Ce film, qu’on pourrait qualifier de cyberpunk (deux ans avant l’invention du terme), reflète de manière décalée un certain état de la contre-culture française, alors peu prisée à l’international au bénéfice de sa grande-cousine étasunienne, et ceci dès les années 1950. La référence première du film semble être le matriciel court métrage de Chris Marker La jetée (1962), œuvre dans laquelle, hors des échappées mentales du personnage central, tout se déroulait dans un lieu clos et malsain, avec tortionnaires et victime.

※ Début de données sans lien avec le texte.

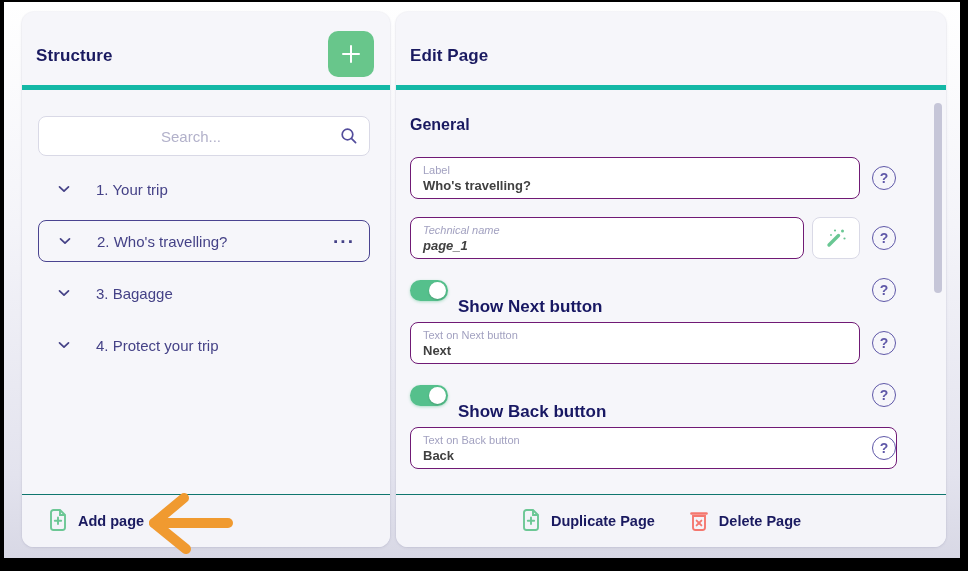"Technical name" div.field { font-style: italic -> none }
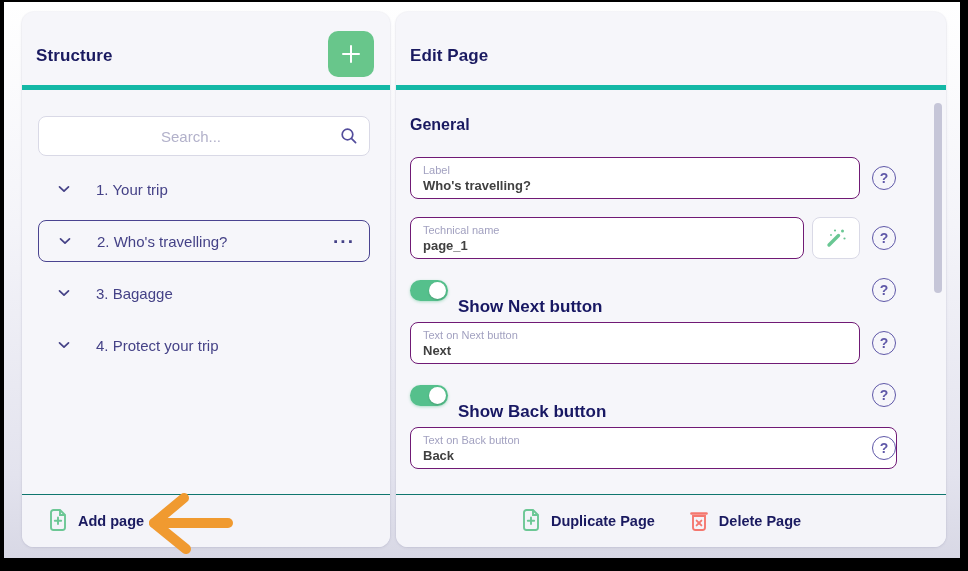"Show Next button" .toggle-label { font-size: 17px -> 23px; margin-top: 16px -> none }
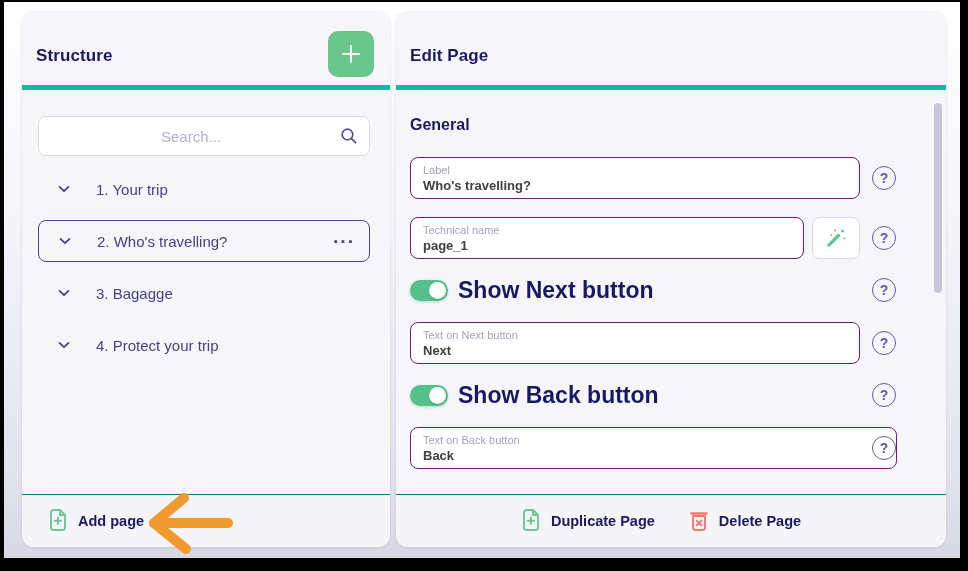"Add page" .panel-footer { border-top: 1px solid #0f766e -> 4px solid #0f766e }
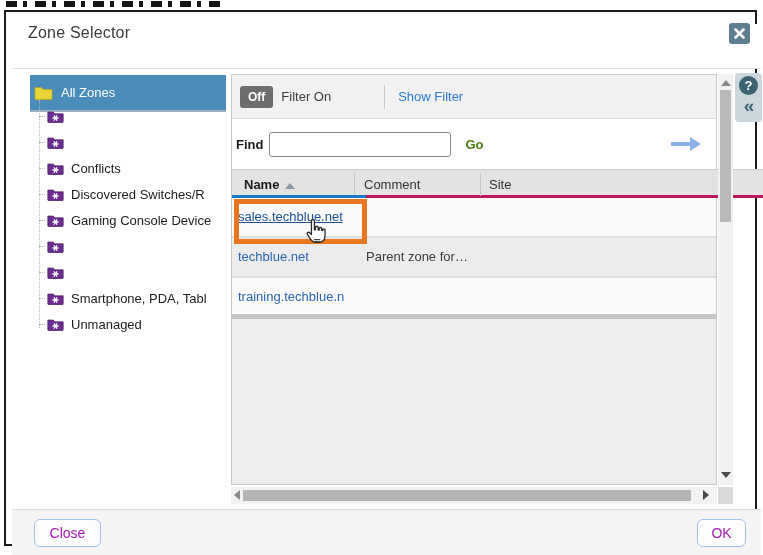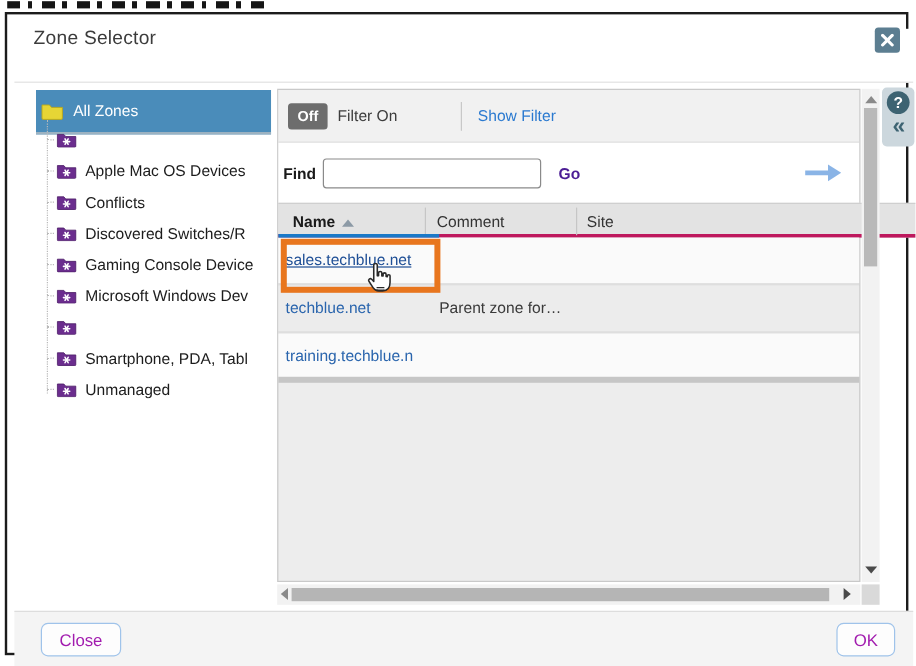"Apple Mac OS Devices" span.lbl { html: <span>Apple Mac OS Devices</span> -> none }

Il n’y a pas chez Caro et Jeunet de dépassement métaphysique ou philosophique comme chez leur aîné. Cette dystopie est, quoique pionnière, caractéristique d’un cinéma de révolte désordonnée post-punk telle qu’elle apparaîtra, entre autres, dans L’histoire des divisions Morituri de F. J. Ossang (1984) ou À l’ombre de la canaille bleue de Pierre Clémenti (1985).
Raphaël Bassan
1. La notion de machine célibataire a été impulsée par Marcel Duchamp dans le sillon des propositions littéraires de Raymond Roussel.
France, 1982, 26 minutes.
Réalisation : Marc Caro et Jean-Pierre Jeunet. Scénario : Gilles Adrien, Marc Caro et Jean-Pierre Jeunet. Image : Bruno Delbonnel. Montage : Jean-Pierre Jeunet. Musique originale : Parazite. Interprétation : Jean-Marie de Busscher, Marc Caro, Jean-Pierre Jeunet, Gilles Adrien et Thierry Fournier. Production : Zootrope.